Please copy out all of the data below line for line, leaving the pictures out.

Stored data
•••••
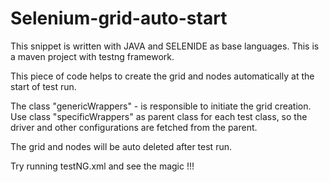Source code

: # Selenium-grid-auto-start
This snippet is written with JAVA and SELENIDE as base languages.
This is a maven project with testng framework.

This piece of code helps to create the grid and nodes automatically at the start of test run.


The class "genericWrappers" - is responsible to initiate the grid creation.
Use class "specificWrappers" as parent class for each test class, so the driver and other configurations are fetched from the parent.

The grid and nodes will be auto deleted after test run.

Try running testNG.xml and see the magic !!!
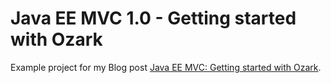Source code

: Java EE MVC 1.0 - Getting started with Ozark
=============
Example project for my Blog post [Java EE MVC: Getting started with Ozark][1].

[1]: http://www.mscharhag.com/java-ee-mvc/ozark-getting-started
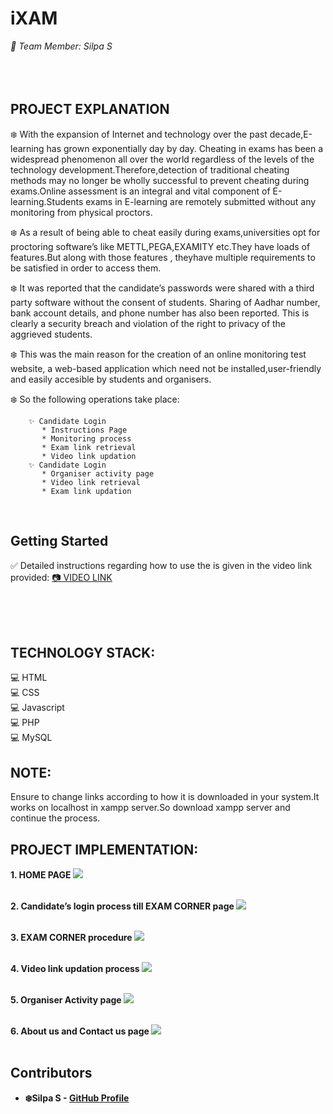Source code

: # iXAM

<i>
 🙋 Team Member: Silpa S
</i>
<br></br>
<br></br>

## PROJECT EXPLANATION
❄️ With the expansion of Internet and technology over the past decade,E-learning has grown exponentially day by day. Cheating in exams has been a widespread phenomenon all over the world regardless of the levels of the technology development.Therefore,detection of traditional cheating methods may no longer be wholly successful to prevent cheating during exams.Online assessment is an integral and vital component of E-learning.Students exams in E-learning are remotely submitted without any monitoring from physical proctors.

❄️ As a result of being able to cheat easily during exams,universities opt for proctoring software’s like METTL,PEGA,EXAMITY etc.They have loads of features.But along with those features , theyhave multiple requirements to be satisfied in order to access them.

❄️ It was reported that the candidate’s passwords were shared with a third party software without the consent of students. Sharing of Aadhar number, bank account details, and phone number has also been reported. This is clearly a security breach and violation of the right to privacy of the aggrieved students.
 

❄️ This was the main reason for the creation of an online monitoring test website, a web-based application which need not be installed,user-friendly and easily accesible by students and organisers.


❄️ So the following operations take place:

        ✨ Candidate Login
           * Instructions Page
           * Monitoring process
           * Exam link retrieval
           * Video link updation
        ✨ Candidate Login
           * Organiser activity page
           * Video link retrieval
           * Exam link updation
      
<br>

## Getting Started

✅ Detailed instructions regarding how to use the  is given in the video link provided: <a href="https://drive.google.com/file/d/12KYWxqbWqY3L37niSgiMjMsi9yzF0Jdq/view?usp=sharing"> 📷 VIDEO LINK </a>
<br></br>

<br></br>

## TECHNOLOGY STACK:
💻 HTML<br>
💻 CSS<br>
💻 Javascript<br>
💻 PHP<br>
💻 MySQL<br>

## NOTE:
Ensure to change links according to how it is downloaded in your system.It works on localhost in xampp server.So download xampp server and continue the process.

## PROJECT IMPLEMENTATION:

<b>1. HOME PAGE<b>
<kbd><img src="https://github.com/silpasreeni99/iXAM/blob/main/readme%20images/image1.png"></img></kbd>
<br></br>

<b>2. Candidate’s login process till EXAM CORNER page<b>
<img src="https://github.com/silpasreeni99/iXAM/blob/main/readme%20images/image2.png"></img>
 <br></br>
 
<b>3. EXAM CORNER procedure<b>
<img src="https://github.com/silpasreeni99/iXAM/blob/main/readme%20images/image3.png"></img>
 <br></br>
 
<b>4. Video link updation process<b>
<img src="https://github.com/silpasreeni99/iXAM/blob/main/readme%20images/image4.png"></img>
 <br></br>
 
 <b>5. Organiser Activity page<b>
<img src="https://github.com/silpasreeni99/iXAM/blob/main/readme%20images/image5.png"></img>
 <br></br>
 
 <b>6. About us and Contact us page<b>
<img src="https://github.com/silpasreeni99/iXAM/blob/main/readme%20images/image6.png"></img>
 <br></br>
 

## Contributors

* **❄️Silpa S** - [GitHub Profile](https://github.com/silpasreeni99)


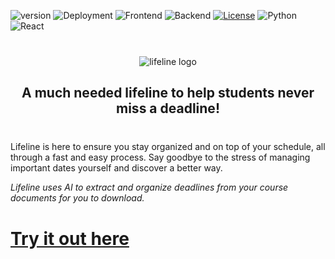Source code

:![version](https://img.shields.io/badge/version-1.0.0-red)
![Deployment](https://github.com/techstartucalgary/lifeline/actions/workflows/deploy-frontend.yaml/badge.svg)
![Frontend](https://github.com/techstartucalgary/lifeline/actions/workflows/ci-client.yaml/badge.svg)
![Backend](https://github.com/techstartucalgary/lifeline/actions/workflows/ci-server.yaml/badge.svg)
[![License](https://img.shields.io/badge/license-MIT-brown.svg)](https://opensource.org/licenses/MIT)
![Python](https://img.shields.io/badge/python-v3.6+-blue.svg)
![React](https://img.shields.io/badge/react-v18.2-blue.svg)

<div align="center" style="margin: 2.5rem 0rem;">
  <picture>
    <source media="(prefers-color-scheme: dark)" srcset="https://user-images.githubusercontent.com/70448914/202774114-d8db6cf5-6e94-467b-a0a3-833bfec376be.png">
    <img alt="lifeline logo" src="https://user-images.githubusercontent.com/70448914/202774123-f98c4b27-3452-483c-9750-50766867dcfa.png">
  </picture>

  <h2 align="center">
    A much needed lifeline to help students never miss a deadline!
  </h2>
</div>

<p>Lifeline is here to ensure you stay organized and on top of your schedule, all through a fast and easy process. Say goodbye to the stress of managing important dates yourself and discover a better way.</p>

_Lifeline uses AI to extract and organize deadlines from your course documents for you to download._

# **[Try it out here](https://lifeline.techstartucalgary.com)**
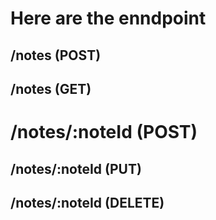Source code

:# Here are the enndpoint

## /notes (POST)

## /notes (GET)

# /notes/:noteId (POST)

## /notes/:noteId (PUT)

## /notes/:noteId (DELETE)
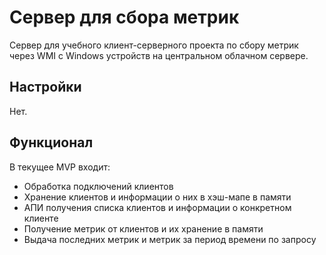 # Сервер для сбора метрик

Сервер для учебного клиент-серверного проекта по сбору метрик через WMI с Windows устройств на центральном облачном сервере.

## Настройки

Нет.

## Функционал

В текущее MVP входит:

- Обработка подключений клиентов
- Хранение клиентов и информации о них в хэш-мапе в памяти
- АПИ получения списка клиентов и информации о конкретном клиенте
- Получение метрик от клиентов и их хранение в памяти
- Выдача последних метрик и метрик за период времени по запросу
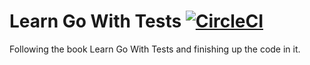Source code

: # Learn Go With Tests [![CircleCI](https://circleci.com/gh/mukulrawat1986/GoTests.svg?style=svg)](https://circleci.com/gh/mukulrawat1986/GoTests)

Following the book Learn Go With Tests and finishing up the code in it.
•••••
EXERCISE SOLUTION:
Source code

: # Selenium-grid-auto-start
This snippet is written with JAVA and SELENIDE as base languages.
This is a maven project with testng framework.

This piece of code helps to create the grid and nodes automatically at the start of test run.


The class "genericWrappers" - is responsible to initiate the grid creation.
Use class "specificWrappers" as parent class for each test class, so the driver and other configurations are fetched from the parent.

The grid and nodes will be auto deleted after test run.

Try running testNG.xml and see the magic !!!
Source code

: Java EE MVC 1.0 - Getting started with Ozark
=============
Example project for my Blog post [Java EE MVC: Getting started with Ozark][1].

[1]: http://www.mscharhag.com/java-ee-mvc/ozark-getting-started
Source code

: # iXAM

<i>
 🙋 Team Member: Silpa S
</i>
<br></br>
<br></br>

## PROJECT EXPLANATION
❄️ With the expansion of Internet and technology over the past decade,E-learning has grown exponentially day by day. Cheating in exams has been a widespread phenomenon all over the world regardless of the levels of the technology development.Therefore,detection of traditional cheating methods may no longer be wholly successful to prevent cheating during exams.Online assessment is an integral and vital component of E-learning.Students exams in E-learning are remotely submitted without any monitoring from physical proctors.

❄️ As a result of being able to cheat easily during exams,universities opt for proctoring software’s like METTL,PEGA,EXAMITY etc.They have loads of features.But along with those features , theyhave multiple requirements to be satisfied in order to access them.

❄️ It was reported that the candidate’s passwords were shared with a third party software without the consent of students. Sharing of Aadhar number, bank account details, and phone number has also been reported. This is clearly a security breach and violation of the right to privacy of the aggrieved students.
 

❄️ This was the main reason for the creation of an online monitoring test website, a web-based application which need not be installed,user-friendly and easily accesible by students and organisers.


❄️ So the following operations take place:

        ✨ Candidate Login
           * Instructions Page
           * Monitoring process
           * Exam link retrieval
           * Video link updation
        ✨ Candidate Login
           * Organiser activity page
           * Video link retrieval
           * Exam link updation
      
<br>

## Getting Started

✅ Detailed instructions regarding how to use the  is given in the video link provided: <a href="https://drive.google.com/file/d/12KYWxqbWqY3L37niSgiMjMsi9yzF0Jdq/view?usp=sharing"> 📷 VIDEO LINK </a>
<br></br>

<br></br>

## TECHNOLOGY STACK:
💻 HTML<br>
💻 CSS<br>
💻 Javascript<br>
💻 PHP<br>
💻 MySQL<br>

## NOTE:
Ensure to change links according to how it is downloaded in your system.It works on localhost in xampp server.So download xampp server and continue the process.

## PROJECT IMPLEMENTATION:

<b>1. HOME PAGE<b>
<kbd><img src="https://github.com/silpasreeni99/iXAM/blob/main/readme%20images/image1.png"></img></kbd>
<br></br>

<b>2. Candidate’s login process till EXAM CORNER page<b>
<img src="https://github.com/silpasreeni99/iXAM/blob/main/readme%20images/image2.png"></img>
 <br></br>
 
<b>3. EXAM CORNER procedure<b>
<img src="https://github.com/silpasreeni99/iXAM/blob/main/readme%20images/image3.png"></img>
 <br></br>
 
<b>4. Video link updation process<b>
<img src="https://github.com/silpasreeni99/iXAM/blob/main/readme%20images/image4.png"></img>
 <br></br>
 
 <b>5. Organiser Activity page<b>
<img src="https://github.com/silpasreeni99/iXAM/blob/main/readme%20images/image5.png"></img>
 <br></br>
 
 <b>6. About us and Contact us page<b>
<img src="https://github.com/silpasreeni99/iXAM/blob/main/readme%20images/image6.png"></img>
 <br></br>
 

## Contributors

* **❄️Silpa S** - [GitHub Profile](https://github.com/silpasreeni99)


Source code

:![version](https://img.shields.io/badge/version-1.0.0-red)
![Deployment](https://github.com/techstartucalgary/lifeline/actions/workflows/deploy-frontend.yaml/badge.svg)
![Frontend](https://github.com/techstartucalgary/lifeline/actions/workflows/ci-client.yaml/badge.svg)
![Backend](https://github.com/techstartucalgary/lifeline/actions/workflows/ci-server.yaml/badge.svg)
[![License](https://img.shields.io/badge/license-MIT-brown.svg)](https://opensource.org/licenses/MIT)
![Python](https://img.shields.io/badge/python-v3.6+-blue.svg)
![React](https://img.shields.io/badge/react-v18.2-blue.svg)

<div align="center" style="margin: 2.5rem 0rem;">
  <picture>
    <source media="(prefers-color-scheme: dark)" srcset="https://user-images.githubusercontent.com/70448914/202774114-d8db6cf5-6e94-467b-a0a3-833bfec376be.png">
    <img alt="lifeline logo" src="https://user-images.githubusercontent.com/70448914/202774123-f98c4b27-3452-483c-9750-50766867dcfa.png">
  </picture>

  <h2 align="center">
    A much needed lifeline to help students never miss a deadline!
  </h2>
</div>

<p>Lifeline is here to ensure you stay organized and on top of your schedule, all through a fast and easy process. Say goodbye to the stress of managing important dates yourself and discover a better way.</p>

_Lifeline uses AI to extract and organize deadlines from your course documents for you to download._

# **[Try it out here](https://lifeline.techstartucalgary.com)**
Source code

:# Here are the enndpoint

## /notes (POST)

## /notes (GET)

# /notes/:noteId (POST)

## /notes/:noteId (PUT)

## /notes/:noteId (DELETE)
 # Сервер для сбора метрик

Сервер для учебного клиент-серверного проекта по сбору метрик через WMI с Windows устройств на центральном облачном сервере.

## Настройки

Нет.

## Функционал

В текущее MVP входит:

- Обработка подключений клиентов
- Хранение клиентов и информации о них в хэш-мапе в памяти
- АПИ получения списка клиентов и информации о конкретном клиенте
- Получение метрик от клиентов и их хранение в памяти
- Выдача последних метрик и метрик за период времени по запросу
Source code

: # Learn Go With Tests [![CircleCI](https://circleci.com/gh/mukulrawat1986/GoTests.svg?style=svg)](https://circleci.com/gh/mukulrawat1986/GoTests)

Following the book Learn Go With Tests and finishing up the code in it.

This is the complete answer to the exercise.